** Begin Selected text **
The Wall Street Journal's story on corruption probe

The Wall Street Journal’s story on probe

A senior member of the editorial team at independent news digest Caixin Weekly has accused the Wall Street Journal of plagiarism over a story about a corruption probe into Chinese oil interests in Canada.

Gao Yu, the magazine’s deputy editor, said in a post on Weibo that the News Corp-owned newspaper had been “shameless” in its reporting of a story about a corruption investigation that has spread to Canada.

Yu said in the post that the Journal’s story on Monday of this week used “all the important facts” from Caixin’s articles of two weeks prior without attributing or referencing Caixin as the source.

Gao Yu's post on Weibo

Gao Yu’s post on Weibo

“Caixin has started to investigate the business files and documents between China National Petroleum and different companies in Canada,” he wrote, listing other companies under investigation by Caixin that had appeared in the WSJ’s report.
** End Selected text **
To do ::
1 - Please return the stretch of the article about the plagiarism accusation from "The Wall Street Journal’s" through "spread to Canada.", copied word for word.
2 - Resume the article about the plagiarism accusation, picking up right after its final sentence.
The material after the article about the plagiarism accusation is separate from it.
** Begin Provided data **
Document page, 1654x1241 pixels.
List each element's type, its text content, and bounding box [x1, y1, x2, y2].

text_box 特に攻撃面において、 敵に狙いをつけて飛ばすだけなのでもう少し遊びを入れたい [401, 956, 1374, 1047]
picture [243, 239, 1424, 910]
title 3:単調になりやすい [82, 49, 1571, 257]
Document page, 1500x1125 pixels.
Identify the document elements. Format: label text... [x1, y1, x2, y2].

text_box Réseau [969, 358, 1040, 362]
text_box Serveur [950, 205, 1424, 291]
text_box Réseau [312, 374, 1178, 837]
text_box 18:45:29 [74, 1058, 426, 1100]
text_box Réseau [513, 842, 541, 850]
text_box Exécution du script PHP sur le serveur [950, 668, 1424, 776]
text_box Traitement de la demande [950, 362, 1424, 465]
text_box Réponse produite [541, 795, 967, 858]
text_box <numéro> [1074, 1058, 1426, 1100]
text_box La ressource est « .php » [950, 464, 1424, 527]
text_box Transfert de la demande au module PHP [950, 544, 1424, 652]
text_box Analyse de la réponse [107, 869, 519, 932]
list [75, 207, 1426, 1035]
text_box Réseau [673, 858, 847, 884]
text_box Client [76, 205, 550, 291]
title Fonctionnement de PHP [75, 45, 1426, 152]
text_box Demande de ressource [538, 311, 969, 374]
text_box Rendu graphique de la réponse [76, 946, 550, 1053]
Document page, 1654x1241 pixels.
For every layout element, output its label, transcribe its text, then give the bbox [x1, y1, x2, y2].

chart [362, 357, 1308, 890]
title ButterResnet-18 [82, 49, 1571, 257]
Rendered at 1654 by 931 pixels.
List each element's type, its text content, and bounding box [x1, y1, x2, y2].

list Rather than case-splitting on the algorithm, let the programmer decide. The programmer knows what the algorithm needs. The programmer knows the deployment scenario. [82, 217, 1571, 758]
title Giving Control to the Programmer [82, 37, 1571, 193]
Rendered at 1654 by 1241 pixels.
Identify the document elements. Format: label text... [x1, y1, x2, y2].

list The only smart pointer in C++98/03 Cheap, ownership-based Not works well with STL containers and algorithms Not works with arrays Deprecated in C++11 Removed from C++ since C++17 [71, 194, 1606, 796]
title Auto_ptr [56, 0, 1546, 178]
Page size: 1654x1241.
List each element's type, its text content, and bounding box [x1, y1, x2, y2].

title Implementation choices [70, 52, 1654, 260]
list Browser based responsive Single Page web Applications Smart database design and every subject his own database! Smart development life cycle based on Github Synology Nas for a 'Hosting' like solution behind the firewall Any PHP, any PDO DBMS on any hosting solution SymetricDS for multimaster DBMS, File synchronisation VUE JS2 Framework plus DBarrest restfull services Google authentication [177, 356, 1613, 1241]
** End Provided data **
Answers below ::
1 -
The Wall Street Journal’s story on probe

A senior member of the editorial team at independent news digest Caixin Weekly has accused the Wall Street Journal of plagiarism over a story about a corruption probe into Chinese oil interests in Canada.

Gao Yu, the magazine’s deputy editor, said in a post on Weibo that the News Corp-owned newspaper had been “shameless” in its reporting of a story about a corruption investigation that has spread to Canada.

2 -
Caixin ran its story on the investigation on 21 July, the facts Yu suggests were lifted after translating the story from Chinese into English.

“All the information gathered from the interviewees has been used by WSJ,” he wrote.

“Nearly all the main factors from the article in WSJ were from our report two weeks ago,” referring to the companies called into question that feature in both stories, which are Canadian subsidiaries of China National Petroleum Corp.

“It is reasonable to say this is total plagiarism, especially since there was no mention or reference of the Caixin report in the whole WSJ article,” he said.

Caixin Weekly's story on corruption probe

Caixin Weekly’s story on corruption probe

The WSJ story is bylined to reporters Chester Dawson in Calgary, Alistair MacDonald in Toronto and Brian Spegele in Beijing.

The editor-in-chief of Caixin, Hu Shuli, has since responded to Yu’s post, suggesting that the Journal’s writers in Calgary and Toronto might not have seen Caixin’s reportage, as his publication’s stories were “much more informative.”

A translation of her post reads: “We need to understand this a bit, did the WSJ’s Canada reporter see the relevant Caixin article? Our coverage was much more informative. Same event, world-class attention.”

The Wall Street Journal’s publisher, News Corp-owned Dow Jones, has yet to respond to Mumbrella’s request for comment.